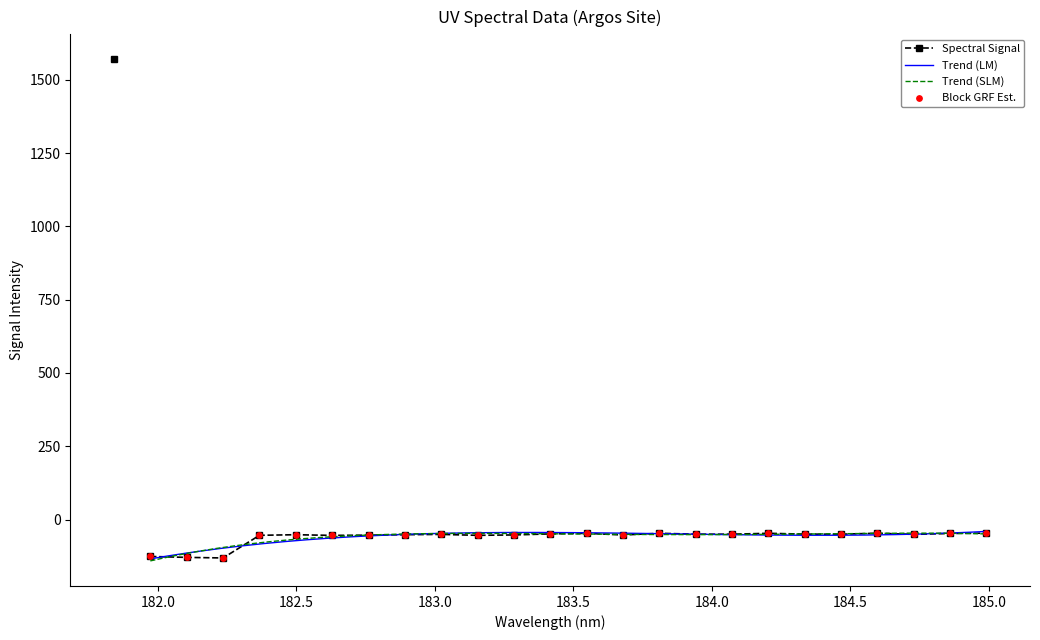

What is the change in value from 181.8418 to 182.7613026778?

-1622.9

####

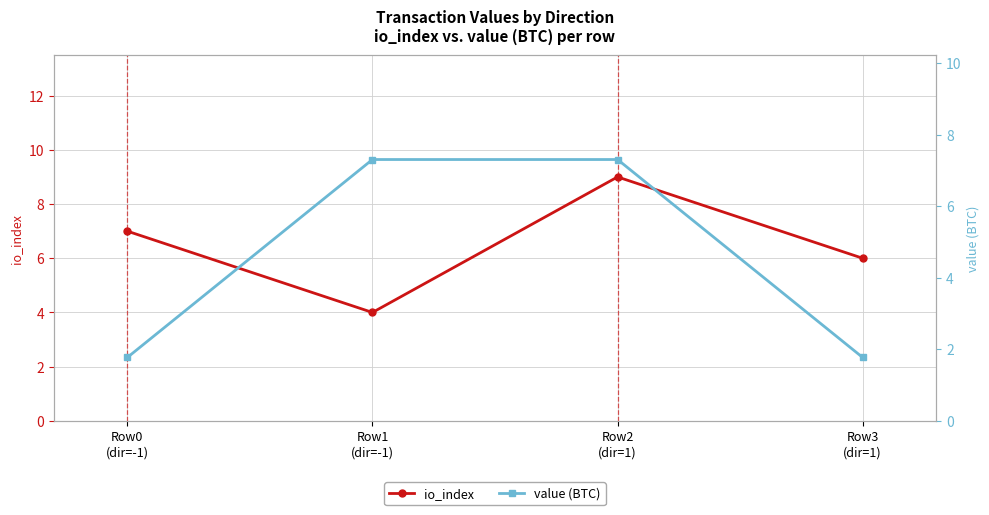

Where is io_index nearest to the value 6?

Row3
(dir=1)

####

Exercise directions
List every line in the rows above that contains the string "value". Case counts.

Solution to this task
What is the change in value from 181.8418 to 182.7613026778?
Where is io_index nearest to the value 6?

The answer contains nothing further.